__Material for the task__

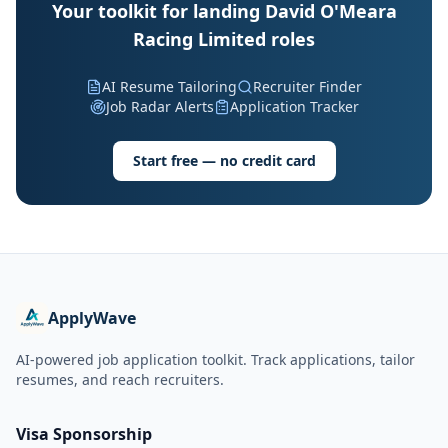
Your toolkit for landing David O'Meara
Racing Limited roles
AI Resume Tailoring
Recruiter Finder
Job Radar Alerts
Application Tracker
Start free — no credit card
ApplyWave
AI-powered job application toolkit. Track applications, tailor
resumes, and reach recruiters.
Visa Sponsorship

__To do__
Can you repeat every line of the listing above word for word, leaving out the picture?

__Task solution__
Your toolkit for landing David O'Meara
Racing Limited roles
AI Resume Tailoring
Recruiter Finder
Job Radar Alerts
Application Tracker
Start free — no credit card
ApplyWave
AI-powered job application toolkit. Track applications, tailor
resumes, and reach recruiters.
Visa Sponsorship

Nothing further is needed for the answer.